The International Shooting Sport Federation defends the segregation in the article by claiming that female participation has skyrocketed. But that kind of seems absurd. If it’s a mixed competition cut into two separate competitions, then of course female participation will increase – so will that of men! You have more spots to fill that must be filled by gender rather than strictly by scores. When they are allowed to compete together and only the top shooters are allowed to move on, then fewer members of both genders will be present.
Even if you want to say that they meant more women are participating at lower levels of competition than the Olympics, I would point out that it’s true across the board and not just for internationally sanctioned disciplines. Every shooting sport in the United States is seeing increased female involvement and it has nothing to do with some international bureaucrat deciding that little ladies need to be put into their own class to keep them from taking medals from the boys. There’s no reason these types of increases can’t happen in other countries.
Back when I was shooting silhouette, some of the longtime shooters would talk about how it wouldn’t take much for me to set a women’s long run record for air gun on at least one animal. Here I was just goofing off at club shoots only some of the time, and when I looked up the records, all it would have taken was one good day to get one. That actually made me feel a bit worse rather than better once I thought about it. They had to show incredible dedication to the sport to even imagine setting a record, but I could have put in only a little more practice to hold the women’s version of the title. It just seemed very unfair that a new female in the sport could achieve so much more than a male who started at the same level. But, hey, since it’s a domestic competition, at least the rules did allow the male and female to compete against one another in the first place. Women can beat men, and vice versa, in the meaningful competition.
Aug 10, 2016
Charles C.W. Cooke has a pretty good article challenging the left’s “You paranoid sensationalist gun nuts always thinking people want to take your guns! Of course Hillary doesn’t want to repeal the Second Amendment.”
As anybody with an elementary understanding of American law comprehends, one does not need to call an Article V convention in order to effectively remove a provision from the Constitution. If, for example, Donald Trump were to claim tomorrow that the First Amendment did not protect an individual right to speech, how do we imagine that the press corps would react? Do we think that the New York Times’s editorial board would nonchalantly say “well, that’s fine because he hasn’t called for Article V repeal”?

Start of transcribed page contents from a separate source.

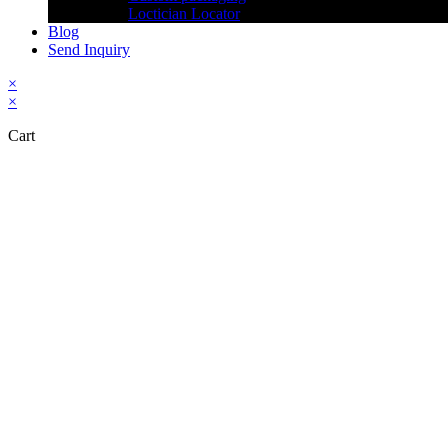
Loctician Locator
Blog
Send Inquiry
×
×
Cart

Even without overturning Heller, her nominees would still have the opportunity to narrow to meaninglessness. Sure, outright bans might never come back, but de-facto bans, like the one that exists in New York City, could be upheld. Even Washington D.C. responded to Heller by enacting restrictions that were still quite onerous, and would never be considered acceptable in the context of other Constitutional rights. Chicago fared a little better, but only because the 7th Circuit was unusually cooperative, and it bolstered the negotiating position of the rest of Illinois, which favors gun rights. Without a fourth and strong pro-2A Supreme Court ruling, the Second Amendment is already dead letter.